The recent well-remastered Warner Archive DVD release of the 1932 Kafkaesque crime melodrama "Night Court" once again shows that Archive rules regarding shining a spotlight on films that remain highly relevant more than 80 years after their premieres. The same is true regarding the Archive releases of the similar (reviewed) "The Star Witness" and the more campy but good (also reviewed) "Unashamed." These and numerous other Archive titles demonstrate that it is a crying shame that they don't male 'em like that anymore.
The prevalent social commentary in "Witness" and "Unashamed" is even more copious in "Court," which should not be confused with the "Must See" sitcom of the same name. This one based on a play co-written by syndicated columnist and film-producer Mark Hellinger has judicial corruption, a loose woman, and class warfare.
The pedigree of "Court" extends beyond Hellinger to include Oscar-nominated W.S. Van Dyke, whose 91 directing credits include the "Thin Man" films. The equally good cast includes Walter Huston as corrupt night-court judge Andrew J. Moffett and Lewis Stone as crusading member of the judiciary Judge William Osgood.
Our story begins with Moffett essentially having his pre-Code-enforcement kept floozy Lil Baker examining his briefs in his office before his version of a kangaroo court begins its session. A wonderful skeleton in the closet metaphor is a "Court" highlight.
These opening scenes establish both the blatant nature in which Moffett can be bought and the degree to which Osgood is targeting this man. Good humor from the swift administration of "justice" in the titular judicial venue stems from women being arrested for loitering on street corners. Poetic justice would result in fining them two bits.
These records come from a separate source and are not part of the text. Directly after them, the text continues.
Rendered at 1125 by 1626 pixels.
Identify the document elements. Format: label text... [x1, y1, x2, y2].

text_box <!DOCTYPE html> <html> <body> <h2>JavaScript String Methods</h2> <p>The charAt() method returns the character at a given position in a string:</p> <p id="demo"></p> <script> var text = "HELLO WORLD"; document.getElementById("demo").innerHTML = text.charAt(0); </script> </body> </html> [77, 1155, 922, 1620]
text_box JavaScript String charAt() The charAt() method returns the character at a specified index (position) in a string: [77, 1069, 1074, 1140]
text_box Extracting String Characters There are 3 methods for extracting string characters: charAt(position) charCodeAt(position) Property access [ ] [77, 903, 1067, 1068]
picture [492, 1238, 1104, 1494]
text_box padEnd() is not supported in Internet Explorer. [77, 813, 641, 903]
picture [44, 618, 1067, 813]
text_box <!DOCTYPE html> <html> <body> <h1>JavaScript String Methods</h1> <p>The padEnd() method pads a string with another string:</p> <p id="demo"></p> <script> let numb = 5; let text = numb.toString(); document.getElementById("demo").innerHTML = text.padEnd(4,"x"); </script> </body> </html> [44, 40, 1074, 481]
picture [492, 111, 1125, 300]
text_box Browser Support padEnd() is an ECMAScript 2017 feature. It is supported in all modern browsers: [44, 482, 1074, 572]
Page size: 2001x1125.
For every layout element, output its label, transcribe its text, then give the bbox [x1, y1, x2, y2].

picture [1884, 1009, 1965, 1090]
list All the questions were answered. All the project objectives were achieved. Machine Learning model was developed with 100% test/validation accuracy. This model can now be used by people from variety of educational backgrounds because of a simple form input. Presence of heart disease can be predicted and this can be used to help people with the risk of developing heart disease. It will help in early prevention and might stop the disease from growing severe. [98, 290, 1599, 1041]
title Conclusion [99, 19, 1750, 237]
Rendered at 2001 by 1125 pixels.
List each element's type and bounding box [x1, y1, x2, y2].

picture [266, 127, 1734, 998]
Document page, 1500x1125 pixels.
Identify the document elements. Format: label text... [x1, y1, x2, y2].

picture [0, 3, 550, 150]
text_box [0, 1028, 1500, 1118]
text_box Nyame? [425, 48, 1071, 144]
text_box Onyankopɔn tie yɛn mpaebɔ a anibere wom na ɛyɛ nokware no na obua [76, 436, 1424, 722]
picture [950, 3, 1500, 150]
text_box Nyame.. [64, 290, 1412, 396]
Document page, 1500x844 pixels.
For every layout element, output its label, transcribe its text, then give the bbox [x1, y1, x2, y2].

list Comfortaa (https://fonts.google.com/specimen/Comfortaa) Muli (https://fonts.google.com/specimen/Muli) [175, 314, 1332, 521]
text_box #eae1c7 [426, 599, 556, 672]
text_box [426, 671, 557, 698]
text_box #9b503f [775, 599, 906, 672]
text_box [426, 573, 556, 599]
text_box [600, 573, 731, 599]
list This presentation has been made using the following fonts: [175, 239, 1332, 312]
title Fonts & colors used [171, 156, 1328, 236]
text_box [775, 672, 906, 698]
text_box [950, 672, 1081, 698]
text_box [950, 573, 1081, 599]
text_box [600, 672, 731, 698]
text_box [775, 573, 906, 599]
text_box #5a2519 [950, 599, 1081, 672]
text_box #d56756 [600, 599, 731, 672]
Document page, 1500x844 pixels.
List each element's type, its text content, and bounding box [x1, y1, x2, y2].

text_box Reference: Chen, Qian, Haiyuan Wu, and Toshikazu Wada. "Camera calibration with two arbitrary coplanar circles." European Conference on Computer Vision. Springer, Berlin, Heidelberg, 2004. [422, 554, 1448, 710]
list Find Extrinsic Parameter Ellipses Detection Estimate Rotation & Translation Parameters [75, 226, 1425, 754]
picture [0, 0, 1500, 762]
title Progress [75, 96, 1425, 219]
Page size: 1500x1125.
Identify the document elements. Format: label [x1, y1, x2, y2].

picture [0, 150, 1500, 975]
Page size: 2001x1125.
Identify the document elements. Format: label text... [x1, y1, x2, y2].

Osgood closing in on Moffett prompts the latter to sentence Baker to hard-time in an apartment in a working-class neighborhood as part of a plan to hinder the investigation. Her role includes keeping a bank book for a secret account from falling into the right hands.
Both the melodrama and Kafkaesque portion of the film begin on Baker meeting her new neighbors. Mike Thomas is a blue-collar everyman who drives his hack all night while his loving wife Mary stays home with their bouncing baby boy.
Junior innocently taking a "smoking gun" from Lil and Mary inadvertently seeing that evidence puts a target on her back. Moffett initially sets her up for an unfair fall and seals the deal by having her appear in his courtroom. A proceeding that greatly exceeds the constitutional requirement for a speedy trial results in Mary becoming a guest of the state on the same day of her arrest. All of this occurs while Mike is driving his cab.
After approaching a grief-fueled approach to rock bottom, Mike learns the truth and begins to fight back. His lesson regarding the reach of the long arm of the law leads to him taking the law in his own hands.
This excessive trauma and drama culminates in the courtroom climax that particularly is a staple of Golden Age films. An unusual amount of dramatics result in proof that truth, justice, and the American way ultimately prevail. The reality helps explain why Hollywood is known as La La Land.